The remedial teacher Jakab Frimm was born in 1852. He first studied to become a teacher but after receiving his diploma he went abroad for an educational trip. Coming back he used his experiences to found the first “Hungarian Institute for Idiot Education and Care” in 1877 in Rákospalota, it was later moved to Buda. The institute was taken over by the state in 1890 but Frimm stayed director there until his death.

Lipót Nemes (Neu) was born in Körmend in 1886. He taught in the poor neighborhood of Angyalföld and then became a teacher at a secondary school. He was secretary of the Hungarian Society for Child Education, director of the Office for Child Welfare and the school, secretary general of the Congress for Child Welfare and worked for "Gyermek" (the child) magazine.
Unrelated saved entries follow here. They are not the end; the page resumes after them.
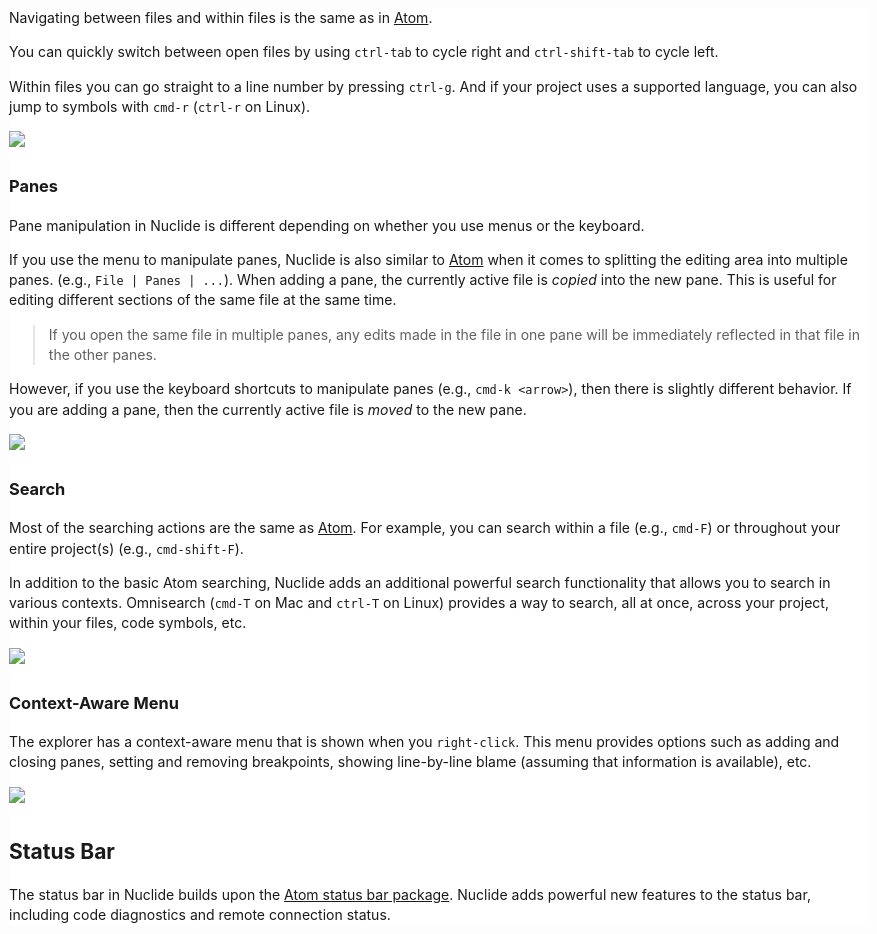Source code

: Navigating between files and within files is the same as in
[Atom](https://atom.io/docs/v1.5.0/using-atom-moving-in-atom).

You can quickly switch between open files by using `ctrl-tab` to cycle right and `ctrl-shift-tab` to
cycle left.

Within files you can go straight to a line number by pressing `ctrl-g`. And if your project uses
a supported language, you can also jump to symbols with `cmd-r` (`ctrl-r` on Linux).

![](/static/images/docs/editor-basics-editing-area-symbols.png)

### Panes

Pane manipulation in Nuclide is different depending on whether you use menus or the keyboard.

If you use the menu to manipulate panes, Nuclide is also similar to
[Atom](https://atom.io/docs/v1.5.0/using-atom-panes) when it comes to splitting the editing area
into multiple panes. (e.g., `File | Panes | ...`). When adding a pane, the currently active file is
*copied* into the new pane. This is useful for editing different sections of the same file at
the same time.

> If you open the same file in multiple panes, any edits made in the file in one pane will be
> immediately reflected in that file in the other panes.

However, if you use the keyboard shortcuts to manipulate panes (e.g., `cmd-k <arrow>`), then there
is slightly different behavior. If you are adding a pane, then the currently active file is *moved*
to the new pane.

![](/static/images/docs/editor-basics-editing-panes.png)

### Search

Most of the searching actions are the same as
[Atom](https://atom.io/docs/v1.5.0/using-atom-find-and-replace). For example, you can search within
a file (e.g., `cmd-F`) or throughout your entire project(s) (e.g., `cmd-shift-F`).

In addition to the basic Atom searching, Nuclide adds an additional powerful search functionality
that allows you to search in various contexts. Omnisearch (`cmd-T` on Mac and `ctrl-T` on Linux)
provides a way to search, all at once, across your project, within your files, code symbols, etc.

![](/static/images/docs/editor-basics-editing-omnisearch.png)

### Context-Aware Menu

The explorer has a context-aware menu that is shown when you `right-click`. This menu provides
options such as adding and closing panes, setting and removing breakpoints, showing line-by-line
blame (assuming that information is available), etc.

![](/static/images/docs/editor-basics-editing-context-aware.png)

## Status Bar

The status bar in Nuclide builds upon the
[Atom status bar package](https://github.com/atom/status-bar). Nuclide adds powerful new
features to the status bar, including code diagnostics and remote connection status.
His main educational work: A kültelki gyermek élete és jövője (Life and future of children in rural areas), Pedagógiai és gyermektanulmányi szempontok gyermekvédelmi
rendsze-rünkben (Aspects of educational theory and child education in our child welfare system). His diary was published with the title "A gyermekmentés útjai" (Ways of saving children).

The synagogue from 1865 was altered in 1888 and inaugurated in December. During World War II it was used as a military depot and then burned in March 1944.
Its former location on Dienes Lajos Street is now commemorated with a memorial plaque.

According to the last census conducted before the war the Jewish community of Körmend counted 320 people, 117 of which were taxpayers. 20-30 of them might have survived the war, the community dispersed, nowadays there are no more Jews living in Körmend. On June 20, 2004 a piece by the ceramics artist Ildikó Polgár was put up on Széchenyi Street to mark the 60th anniversary of the Holocaust. It commemorates the Jewish victims of Körmend.